Texto de referência:

Para os advogados da Pogust Goodhead, que representam as 620 mil vítimas que movem uma ação coletiva contra a BGP em Londres, esse relatório comprovaria que a BHP, acionista majoritária da Samarco, tinha conhecimento dos riscos.
O inspetor ainda destacou a necessidade de introdução de mudanças na cultura de gestão de processos e riscos naquela operação. Ele também disse que a "Samarco está ciente dessa necessidade e até organizou um Comitê de Rejeitos e um Comitê Independente de Avaliação de Sistemas de Rejeitos (ITRB), em parte para atender a essa demanda". No relatório, Robertson inclusive se coloca à disposição para esclarecer "qualquer pergunta".
Na sessão desta quarta, estão sendo interrogados dirigentes e ex-dirigentes da BHP que estavam ligados à operação da barragem. Ex-vice-presidente do grupo de minério de ferro da BHP e ex-diretor do conselho da Samarco, Christopher Campbell respondeu que não tinha visto este relatório e também alegou que não entendia como os rejeitos de mineração atrás da barragem eram gerenciados.
Procurada pelo O Globo, a BHP respondeu que não irá se manifestar.
Julgamento em Londres
Essa ação é movida por 620 mil atingidos pelo desastre que vitimou 19 pessoas e contaminou o Rio Doce, representados pelo escritório Pogust Goodhead. O pedido é de indenização recorde, que pode chegar a R$ 230 bilhões. A BHB nega as alegações e diz que a ação "prejudica os esforços" pela repactuação de um acordo financeiro no Brasil.
A ação em Londres teve início em 2018, para atender moradores da região afetada direta ou indiretamente pela tragédia. O total de vítimas inclui lideranças indígenas, quilombolas, 46 municípios da Bacia do Rio Doce, instituições religiosas, empresas, associações comerciais e autarquias.
Inicialmente, a BHP era a única réu, mas ela pediu e conseguiu incluir, em 2023, a Vale no processo, como responsabilidade solidária. Em junho passado, porém, as duas empresas entraram em um acordo, e a Vale foi retirada da ação inglesa, mas com o compromisso de pagar 50% das indenizações em caso de responsabilização.

Itens apresentados:
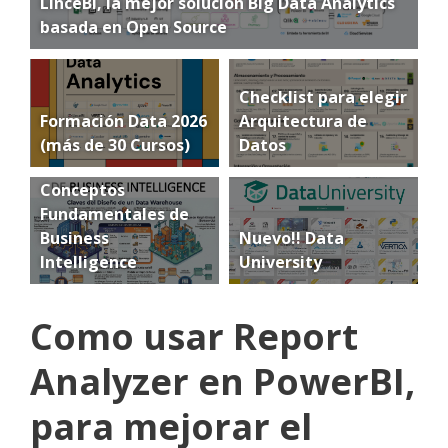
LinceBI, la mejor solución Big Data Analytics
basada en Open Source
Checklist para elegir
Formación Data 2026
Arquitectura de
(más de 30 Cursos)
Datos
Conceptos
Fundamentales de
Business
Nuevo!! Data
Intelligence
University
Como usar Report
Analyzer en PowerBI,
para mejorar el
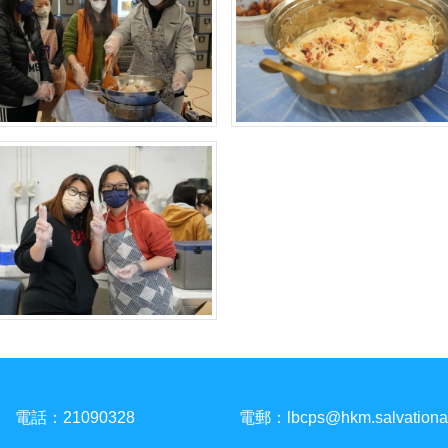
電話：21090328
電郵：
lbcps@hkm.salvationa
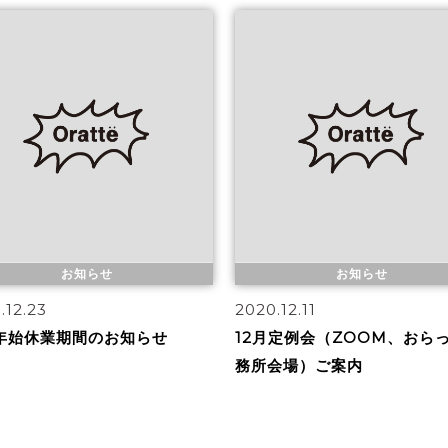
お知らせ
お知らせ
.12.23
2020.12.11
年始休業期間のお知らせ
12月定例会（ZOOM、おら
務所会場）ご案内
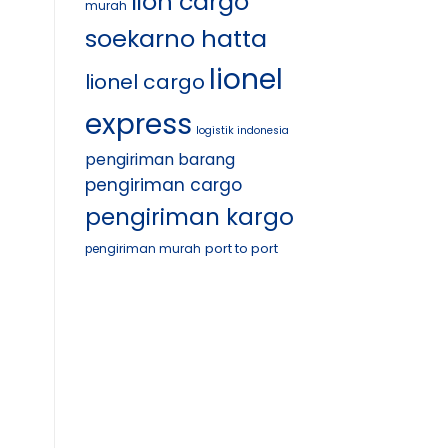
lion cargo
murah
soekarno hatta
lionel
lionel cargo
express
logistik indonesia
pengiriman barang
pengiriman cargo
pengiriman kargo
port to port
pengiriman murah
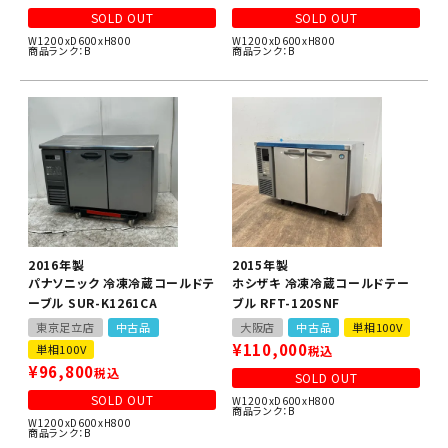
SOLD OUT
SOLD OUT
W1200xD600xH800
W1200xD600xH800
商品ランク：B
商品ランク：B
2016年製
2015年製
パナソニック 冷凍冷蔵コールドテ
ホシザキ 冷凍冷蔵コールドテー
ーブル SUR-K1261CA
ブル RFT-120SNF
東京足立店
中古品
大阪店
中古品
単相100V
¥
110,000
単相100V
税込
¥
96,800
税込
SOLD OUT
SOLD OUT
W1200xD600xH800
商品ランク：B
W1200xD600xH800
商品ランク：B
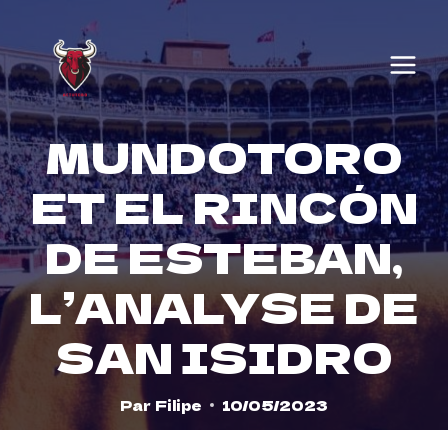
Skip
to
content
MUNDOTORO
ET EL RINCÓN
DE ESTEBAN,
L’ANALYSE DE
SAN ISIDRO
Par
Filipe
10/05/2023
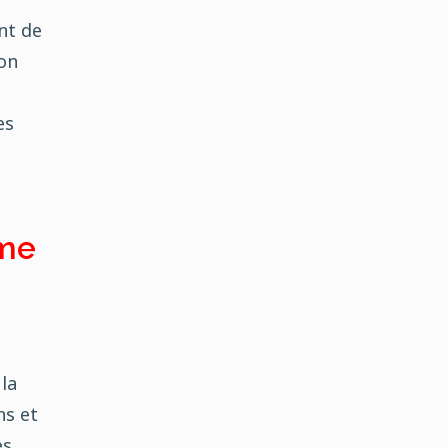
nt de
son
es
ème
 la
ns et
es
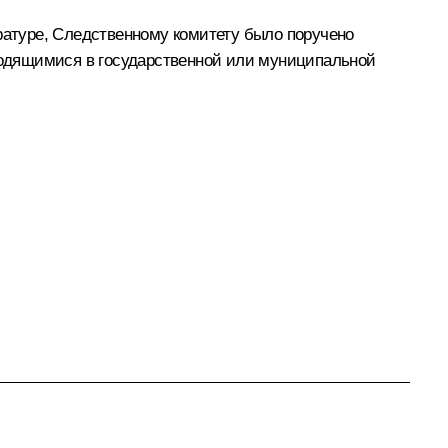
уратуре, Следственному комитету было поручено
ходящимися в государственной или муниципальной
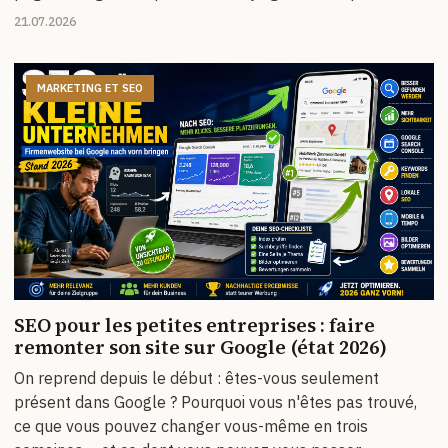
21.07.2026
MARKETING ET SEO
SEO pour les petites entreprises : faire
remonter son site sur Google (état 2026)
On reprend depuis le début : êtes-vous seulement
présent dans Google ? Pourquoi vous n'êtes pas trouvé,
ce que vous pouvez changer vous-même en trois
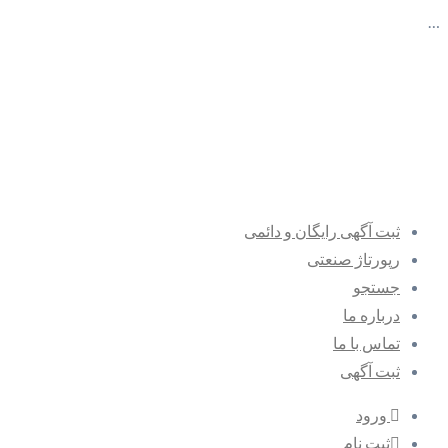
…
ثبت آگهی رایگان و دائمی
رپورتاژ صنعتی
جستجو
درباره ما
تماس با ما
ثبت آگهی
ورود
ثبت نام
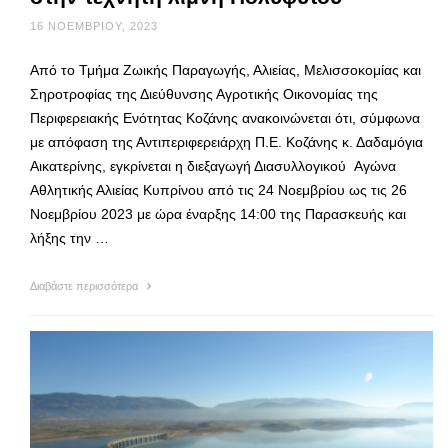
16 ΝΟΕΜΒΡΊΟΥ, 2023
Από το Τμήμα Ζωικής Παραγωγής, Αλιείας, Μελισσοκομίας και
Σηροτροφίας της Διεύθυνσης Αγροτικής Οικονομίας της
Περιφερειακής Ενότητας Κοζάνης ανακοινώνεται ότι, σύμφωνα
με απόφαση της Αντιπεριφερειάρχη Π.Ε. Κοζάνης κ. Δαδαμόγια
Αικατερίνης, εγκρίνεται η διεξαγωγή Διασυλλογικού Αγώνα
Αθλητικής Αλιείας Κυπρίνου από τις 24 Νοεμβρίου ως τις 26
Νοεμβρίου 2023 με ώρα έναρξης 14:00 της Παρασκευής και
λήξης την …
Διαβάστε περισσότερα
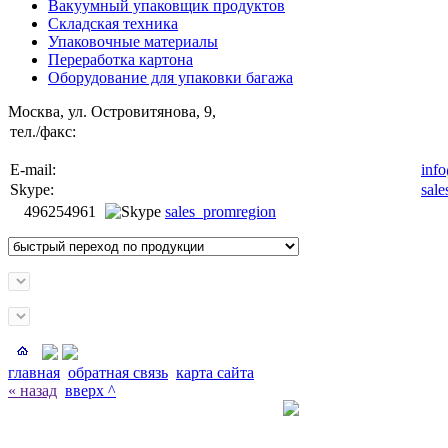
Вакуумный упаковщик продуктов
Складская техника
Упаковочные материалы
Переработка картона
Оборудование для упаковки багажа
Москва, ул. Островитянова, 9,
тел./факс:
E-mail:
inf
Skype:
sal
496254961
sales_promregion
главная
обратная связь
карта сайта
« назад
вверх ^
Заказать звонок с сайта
==
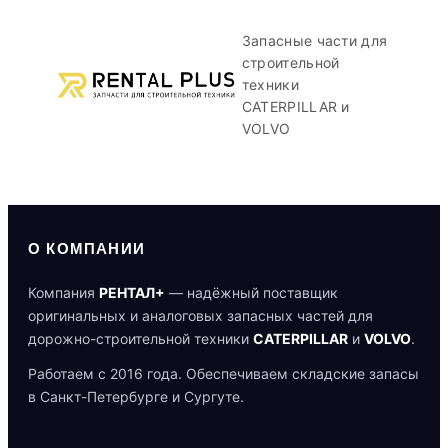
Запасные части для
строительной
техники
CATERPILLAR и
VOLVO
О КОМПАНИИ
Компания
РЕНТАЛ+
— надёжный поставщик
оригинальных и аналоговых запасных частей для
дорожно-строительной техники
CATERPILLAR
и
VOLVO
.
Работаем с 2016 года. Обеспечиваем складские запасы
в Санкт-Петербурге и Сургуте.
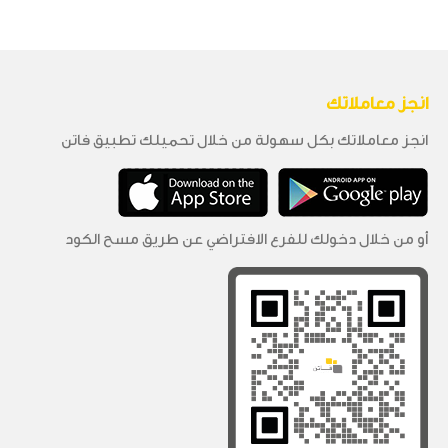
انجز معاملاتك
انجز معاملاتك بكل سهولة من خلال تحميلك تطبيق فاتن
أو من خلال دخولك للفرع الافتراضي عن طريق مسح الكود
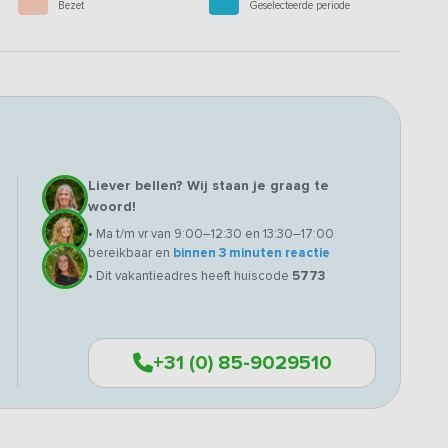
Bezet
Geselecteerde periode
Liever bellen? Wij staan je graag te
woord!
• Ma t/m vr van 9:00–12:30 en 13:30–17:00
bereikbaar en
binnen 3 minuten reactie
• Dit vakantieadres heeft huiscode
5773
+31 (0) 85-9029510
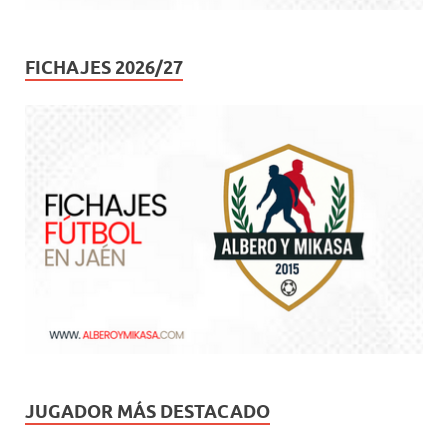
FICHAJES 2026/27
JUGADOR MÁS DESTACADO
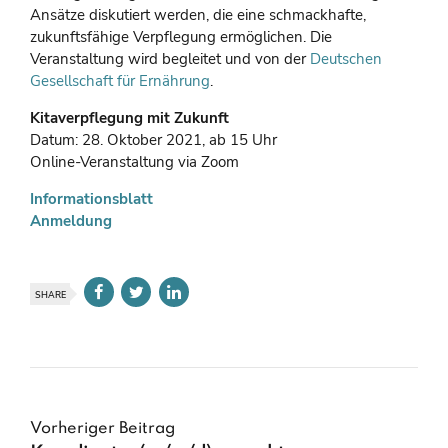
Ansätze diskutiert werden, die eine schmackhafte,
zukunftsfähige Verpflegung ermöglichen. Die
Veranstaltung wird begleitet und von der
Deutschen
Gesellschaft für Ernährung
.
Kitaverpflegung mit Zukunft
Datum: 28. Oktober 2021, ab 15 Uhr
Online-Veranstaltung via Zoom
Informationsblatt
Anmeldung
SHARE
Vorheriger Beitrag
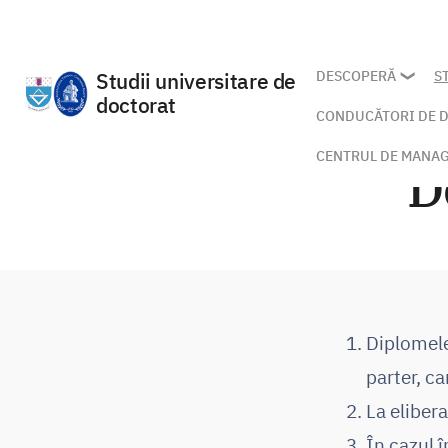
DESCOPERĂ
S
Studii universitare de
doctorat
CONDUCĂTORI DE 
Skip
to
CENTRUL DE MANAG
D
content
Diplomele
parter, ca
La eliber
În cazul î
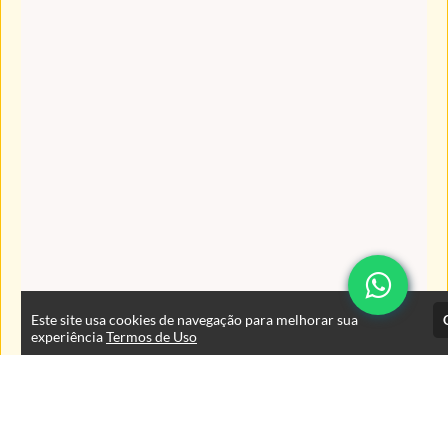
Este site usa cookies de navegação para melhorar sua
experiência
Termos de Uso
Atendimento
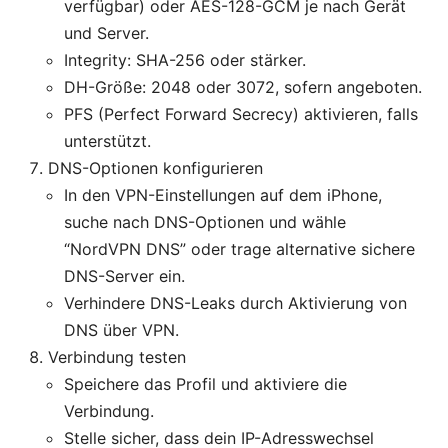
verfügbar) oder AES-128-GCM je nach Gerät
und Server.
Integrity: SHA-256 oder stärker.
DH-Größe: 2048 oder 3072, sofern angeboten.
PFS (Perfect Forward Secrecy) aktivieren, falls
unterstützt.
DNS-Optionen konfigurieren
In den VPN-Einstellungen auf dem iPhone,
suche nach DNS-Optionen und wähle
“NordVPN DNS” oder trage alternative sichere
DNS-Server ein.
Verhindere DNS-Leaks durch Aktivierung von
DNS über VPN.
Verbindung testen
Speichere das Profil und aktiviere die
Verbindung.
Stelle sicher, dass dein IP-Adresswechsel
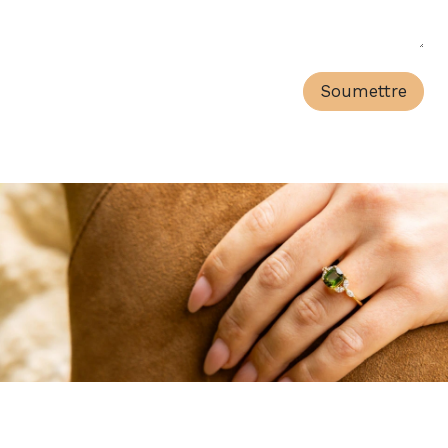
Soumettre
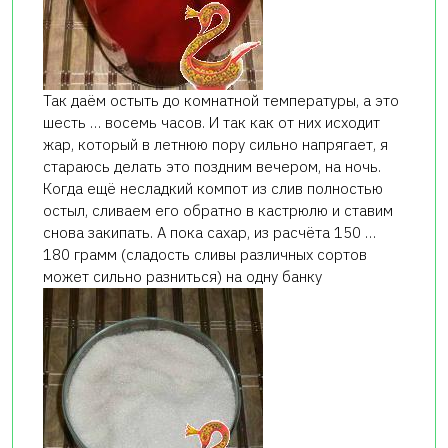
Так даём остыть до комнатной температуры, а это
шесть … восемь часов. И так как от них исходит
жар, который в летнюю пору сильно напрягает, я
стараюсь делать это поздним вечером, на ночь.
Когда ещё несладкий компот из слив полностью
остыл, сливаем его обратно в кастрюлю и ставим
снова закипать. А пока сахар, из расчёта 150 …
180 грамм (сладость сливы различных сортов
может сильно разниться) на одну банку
...
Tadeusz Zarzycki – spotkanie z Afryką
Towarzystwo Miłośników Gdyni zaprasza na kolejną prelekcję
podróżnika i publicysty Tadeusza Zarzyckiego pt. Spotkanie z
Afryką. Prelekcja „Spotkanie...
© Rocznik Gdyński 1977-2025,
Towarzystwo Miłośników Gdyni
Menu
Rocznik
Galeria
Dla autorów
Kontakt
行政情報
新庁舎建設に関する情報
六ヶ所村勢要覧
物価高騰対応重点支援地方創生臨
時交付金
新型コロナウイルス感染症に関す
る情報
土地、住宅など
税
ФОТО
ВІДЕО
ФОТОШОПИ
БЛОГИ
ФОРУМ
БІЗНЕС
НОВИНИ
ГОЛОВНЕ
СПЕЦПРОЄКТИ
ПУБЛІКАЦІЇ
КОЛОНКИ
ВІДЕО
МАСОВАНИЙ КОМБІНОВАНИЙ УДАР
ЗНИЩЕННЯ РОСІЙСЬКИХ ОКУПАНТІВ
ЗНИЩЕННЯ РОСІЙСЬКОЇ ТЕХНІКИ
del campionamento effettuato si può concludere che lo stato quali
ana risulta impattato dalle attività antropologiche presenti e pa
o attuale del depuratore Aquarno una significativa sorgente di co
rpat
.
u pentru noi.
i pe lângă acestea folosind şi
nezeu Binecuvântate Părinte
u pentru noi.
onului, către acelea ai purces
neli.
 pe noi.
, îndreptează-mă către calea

Instruções do exercício:
Retome o texto sobre a ação contra a BHP em Londres e continue-o a partir da última frase.

Resposta:
Veja a cronologia do julgamento:
21 a 24 de outubro: serão ouvidas as declarações iniciais de ambas as partes;
28 de outubro a 14 de novembro: ocorrerá o interrogatório das testemunhas da BHP;
18 de novembro a 19 de dezembro: oitiva de especialistas em direito civil, societário e ambiental brasileiros;
20 de dezembro a 13 de janeiro: recesso do Judiciário;
13 a 16 de janeiro: oitiva de especialistas em questões geotécnicas e de licenciamento;
17 de janeiro a 23 de fevereiro: preparação das alegações finais;
24 de fevereiro a 5 de março: ambas as partes apresentarão as alegações finais.
O rompimento da barragem de Fundão liberou 44,5 milhões de metros cúbicos de lama tóxica, o equivalente a 13 mil piscinas olímpicas, e outros 13 milhões de metros cúbicos escoaram nos dias seguintes. A lama de rejeitos percorreu 675 quilômetros, atingiu o Rio Doce e chegou até o Oceano Atlântico, afetando os litorais do Espírito Santo e da Bahia.
No dia da tragédia, 19 pessoas morreram. Além de ações judiciais no Brasil, há outros processos civis em curso na Holanda e na Austrália.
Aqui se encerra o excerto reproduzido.